At another location he responded to farmers whose eggplant crop had failed for several years. Looking at the fields he noticed that no pollinators were present during the flowering season, and was able to advise the farmers to stop using pesticides which was killing the pollinators. The next year no pesticides were used, pollinators returned and a bumper crop was harvested. In both examples the solutions might sound obvious to anyone who knows about pollination services, but for rural communities education and information are rare. Misinformation and decisions based on ignorance abound which can at best fail to take advantage of natures free service, and at worse destroy these services.

Dino is now working on a new project to use insects as a way of protecting forests. By working with, and involving farming communities and school children, Dino and Nature Kenya (one of Kenya’s most active conservation organizations) aim to save a myriad of endemic and endangered species of plants and animals in rare and vulnerable tropical forest patches located in a sea of humanity. The survival of these forests will depend on their value in the eyes of communities that surround them. He plans to demonstrate the link between agricultural production and healthy pollinator populations that are forest dependent.

For example, he’ has found a native stingless bee that pollinates vanilla, an extremely valuable cash crop that, believe it or not, is pollinated by hand everywhere in the world because of lack of pollinators! Imagine the cost savings just because of the presence of one little stingless bee…

What I really love about his proposed project is that it is simple, is community owned and will be led and monitored by a leading conservation organization that is a key training ground for young conservationists in Kenya. The project will do visual activities and involve local communities and children, they will plant pollinator gardens on school grounds and monitor the pollinators that visit. In this way  communities will gather data about the presence, diversity and abundance of pollinators as well as crop production – they be able to demonstrate the link between the species and abundance and fruit production. For example did you know that strawberries will not form properly if there are too few pollinators? Neither will papayas. I didn’t know any of this before yesterday!

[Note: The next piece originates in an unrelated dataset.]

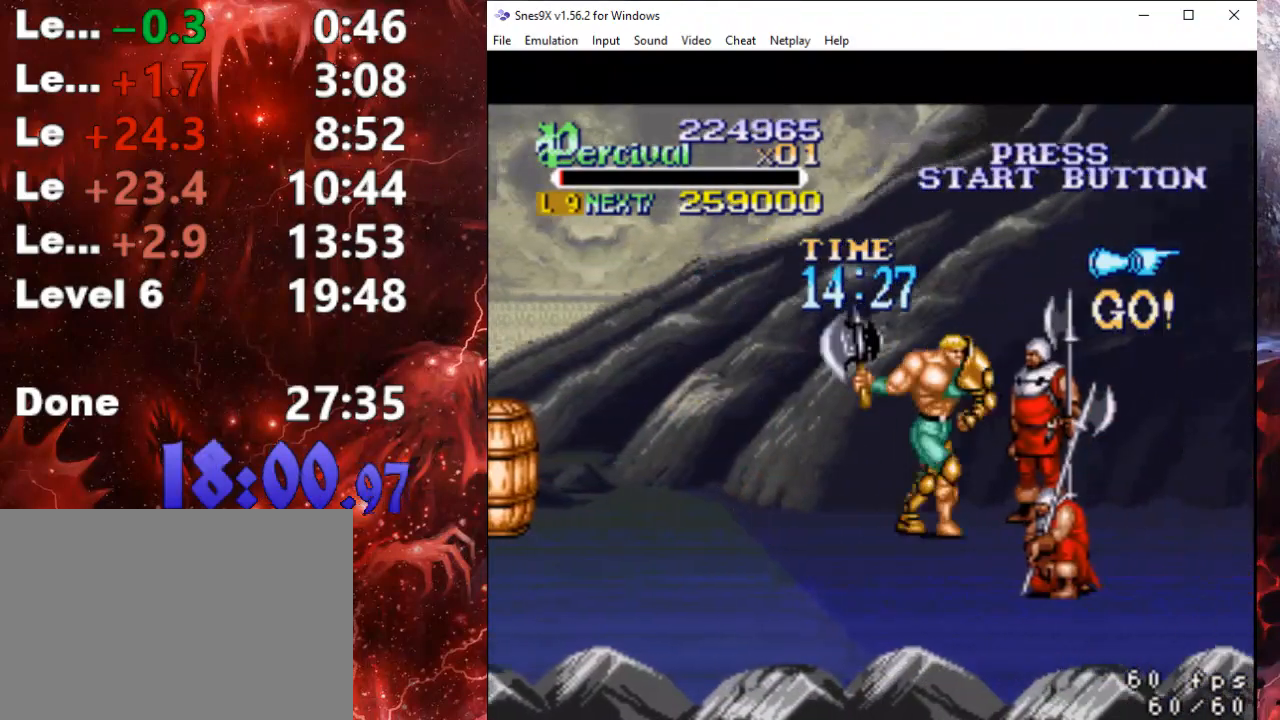
{"buttons": [], "events": [[167, "DPAD_RIGHT", "up"], [167, "DPAD_UP", "up"], [167, "X", "down"], [400, "X", "up"]]}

Having this information should enable communities to make management decisions locally and to gather information, document the local knowledge and share it. And Guess what? They will be able to share that information on the internet through the WildlifeDirect blogs as well as a new site that is a wiki resource on all the species of the world. Anyone anywhere can now contribute to and learn about all the creatures on earth through an amazing project that E. O. Wilson is involved with called the Encyclopaedia of Life at this website here

“The Encyclopedia of Life (EOL) is an ambitious project to organize and make available via the Internet virtually all information about life present on Earth.” The plan is to have a page for every single species!